The GitLab Housekeeper gem should be used to automate creation of mundane merge requests.

Using this tool reflects our bias for action subvalue. As such, developers should preference contributing a new keep over the following:

  1. Documenting a process that involves creating several merge requests over a period of time
  2. Setting up periodic reminders for developers (in Slack or issues) to create some merge request

The keeps may sometimes take more work to implement than documentation or reminders so judgement should be used to assess the likely time savings from using automation. The gitlab-housekeeper gem will evolve over time with many utilities that make it simpler to contribute new keeps and it is expected that over time the cost to implementing a keep should be small enough that we will mostly prefer this whenever developers need to do a repeatable task more than a few times.

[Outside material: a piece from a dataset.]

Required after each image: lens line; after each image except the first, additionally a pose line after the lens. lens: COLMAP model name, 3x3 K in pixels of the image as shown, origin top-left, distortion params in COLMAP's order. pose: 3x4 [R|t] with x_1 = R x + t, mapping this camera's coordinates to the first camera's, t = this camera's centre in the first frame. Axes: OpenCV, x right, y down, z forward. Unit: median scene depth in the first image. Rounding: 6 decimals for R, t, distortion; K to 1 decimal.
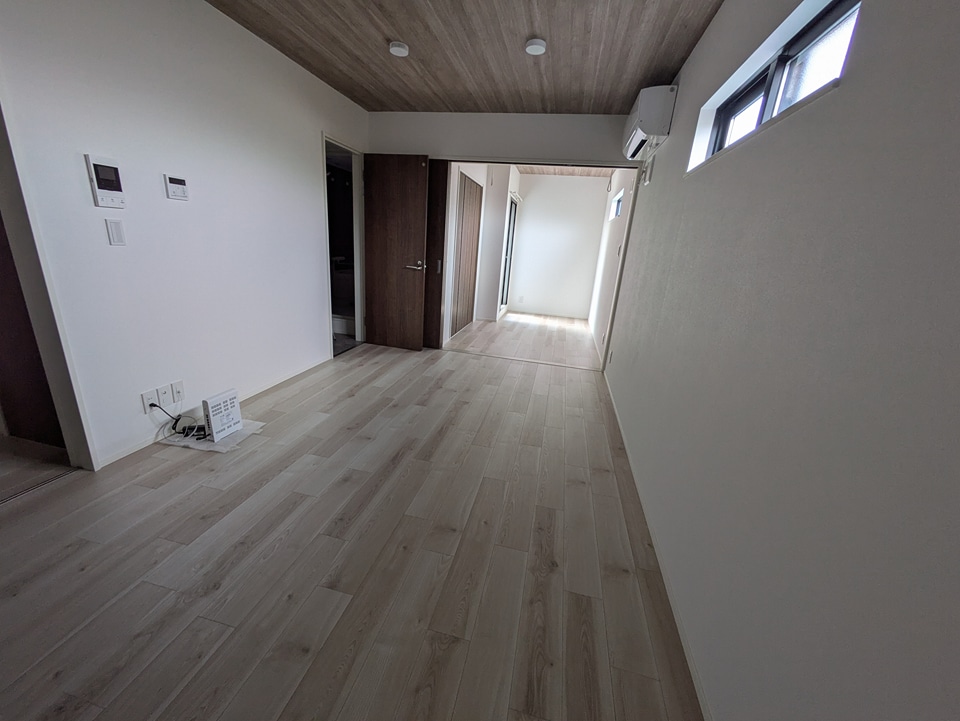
lens RADIAL K [[384.0, 0, 478.5], [0, 384.0, 361.5], [0, 0, 1]] dist [-0.000798, -0.000024]
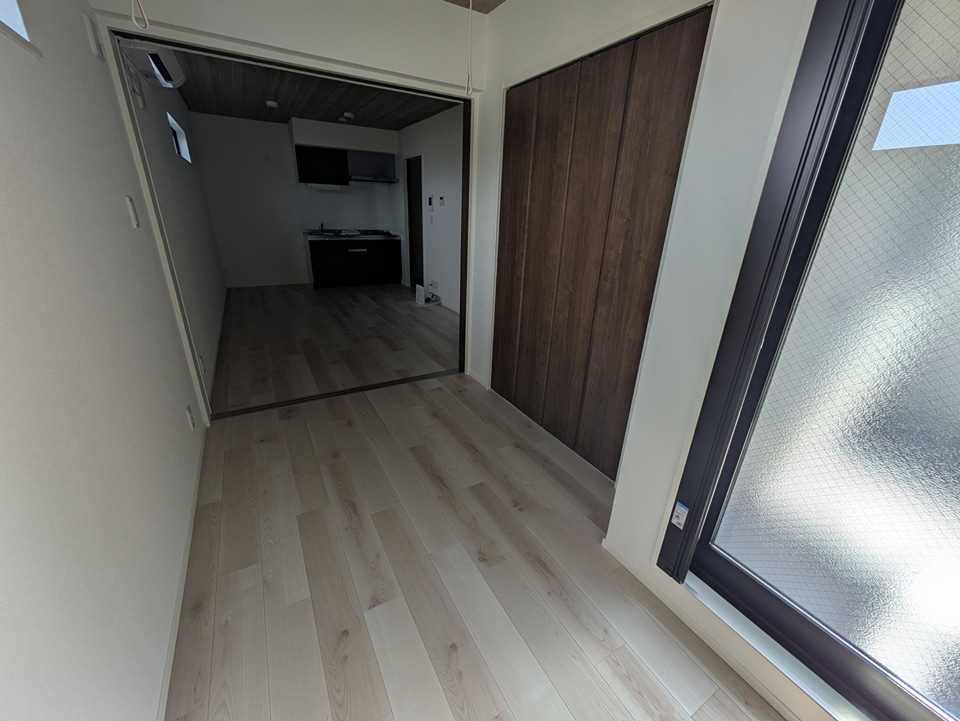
lens RADIAL K [[384.0, 0, 478.9], [0, 384.0, 359.8], [0, 0, 1]] dist [-0.000798, -0.000024]
pose [[-0.728337, 0.163070, -0.665532, 0.578307], [-0.289086, 0.807472, 0.514216, -0.692510], [0.621252, 0.566919, -0.540971, 2.178379]]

Design and implementation details

The key details for this architecture is:

  1. The design of this tool is like a combination of rubocop -a and Renovate bot. It extends on rubocop -a to understand when things need to be removed after certain deadlines as well as creating a steady stream of manageable merge requests for the reviewer rather than leaving those decisions to the developer. Like the renovate bot it attempts to create MRs periodically and assign them to the right people to review.
  2. The keeps live in the GitLab repo which means that there are no dependencies to update and the keeps can use code inside the GitLab codebase.
  3. The script can be run locally by a developer or can be run periodically in some automated way.
  4. The keeps are able to use any data sources (eg. local code, Prometheus, Postgres database archive, logs) needed to determine whether and how to make the change.